Miscellaneous causes
Guillain–Barré syndrome (GBS)
GBS is a post-infectious/inflammatory autoimmune disease typically involving multiple peripheral nerves, most commonly the ventral nerve roots arising at the cauda equina. Although, this is essentially radiculopathy, ascending myelopathic changes can occur in some cases. CSF findings typically reveal albumin-cytologic dissociation, referring to an elevation of CSF protein without pleocytosis [26]. The clinical history of ascending paralysis and areflexia characteristically occurring post-infection or a vaccination along with typical CSF findings and electrophysiological examination can aid in diagnosis. Characteristic findings on MR imaging include thickening and contrast enhancement of conus medullaris and cauda equina nerve roots (predominantly anterior) (Fig. 9) [26]. Sometimes the more cephalad ventral gray matter horns and nerve roots may show enhancement.
Motor neuron disease
This consists of an uncommon group of fatal progressive neurodegenerative diseases which includes primary lateral sclerosis, spinocerebellar ataxia, iron neurodegeneration, Friedreich ataxia, and amyotrophic lateral sclerosis (ALS). ALS is the most common type of motor neuron disease. Typical findings comprise of long segment T2 hyperintensity involving the anterolateral columns with or without associated spinal cord atrophy. Associated intracranial extension of the abnormal signal along the cortico-spinal tracts can also be observed in some cases [27].
Radiation myelitis
Radiation myelitis presents as slowly progressive myelopathy with a variable latent period. Imaging characteristically demonstrates extensive long-segment T2 hyperintensity involving the irradiated field. A variable degree of enhancement may be appreciated in the acute stage.
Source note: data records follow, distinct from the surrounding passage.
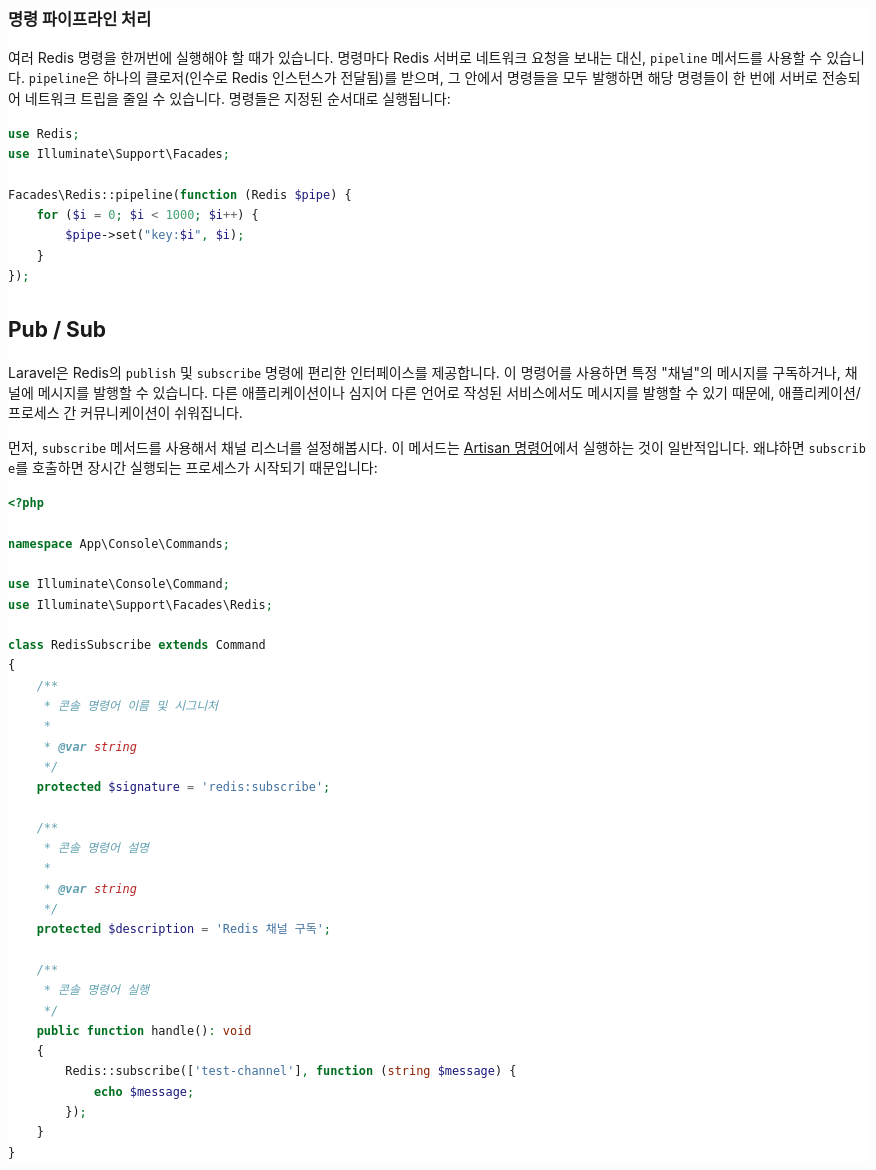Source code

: <a name="pipelining-commands"></a>
### 명령 파이프라인 처리

여러 Redis 명령을 한꺼번에 실행해야 할 때가 있습니다. 명령마다 Redis 서버로 네트워크 요청을 보내는 대신, `pipeline` 메서드를 사용할 수 있습니다. `pipeline`은 하나의 클로저(인수로 Redis 인스턴스가 전달됨)를 받으며, 그 안에서 명령들을 모두 발행하면 해당 명령들이 한 번에 서버로 전송되어 네트워크 트립을 줄일 수 있습니다. 명령들은 지정된 순서대로 실행됩니다:

```php
use Redis;
use Illuminate\Support\Facades;

Facades\Redis::pipeline(function (Redis $pipe) {
    for ($i = 0; $i < 1000; $i++) {
        $pipe->set("key:$i", $i);
    }
});
```

<a name="pubsub"></a>
## Pub / Sub

Laravel은 Redis의 `publish` 및 `subscribe` 명령에 편리한 인터페이스를 제공합니다. 이 명령어를 사용하면 특정 "채널"의 메시지를 구독하거나, 채널에 메시지를 발행할 수 있습니다. 다른 애플리케이션이나 심지어 다른 언어로 작성된 서비스에서도 메시지를 발행할 수 있기 때문에, 애플리케이션/프로세스 간 커뮤니케이션이 쉬워집니다.

먼저, `subscribe` 메서드를 사용해서 채널 리스너를 설정해봅시다. 이 메서드는 [Artisan 명령어](/docs/{{version}}/artisan)에서 실행하는 것이 일반적입니다. 왜냐하면 `subscribe`를 호출하면 장시간 실행되는 프로세스가 시작되기 때문입니다:

```php
<?php

namespace App\Console\Commands;

use Illuminate\Console\Command;
use Illuminate\Support\Facades\Redis;

class RedisSubscribe extends Command
{
    /**
     * 콘솔 명령어 이름 및 시그니처
     *
     * @var string
     */
    protected $signature = 'redis:subscribe';

    /**
     * 콘솔 명령어 설명
     *
     * @var string
     */
    protected $description = 'Redis 채널 구독';

    /**
     * 콘솔 명령어 실행
     */
    public function handle(): void
    {
        Redis::subscribe(['test-channel'], function (string $message) {
            echo $message;
        });
    }
}
```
In the chronic stage, features of atrophy predominate with or without cystic necrosis [28]. Accompanying fatty bone marrow replacement in the adjacent vertebral bodies further increases the diagnostic confidence [28].
Myelopathy with normal MRI
Findings of normal spinal MRI in settings of clinically suspected acute myelopathy are not uncommon. There are several explanations for this: (1) the syndrome is not myelopathy rather an inflammatory radiculopathy; Guillain–Barre´s syndrome may be mistaken as myelitis, especially considering the abnormal CSF protein concentration and ascending symptoms that may mimic those seen in myelitis. (2) MRI performed during the convalescence period (if scanned after recovery from an acute attack of transverse myelitis and after resolution of spinal cord changes). (3) Many cases of acute myelitis/myelopathy may not demonstrate any altered intramedullary signal intensity. Newer MR techniques like tractography and fractional anisotropy have shown promising results in early detection of cord changes as compared to conventional MRI and may provide valuable information in such scenarios [15, 29]. History and clinical features should be reviewed carefully and correlated with CSF findings for arriving at a specific diagnosis. In some cases, MRI brain may be abnormal and that may help formulate the differential diagnosis [29].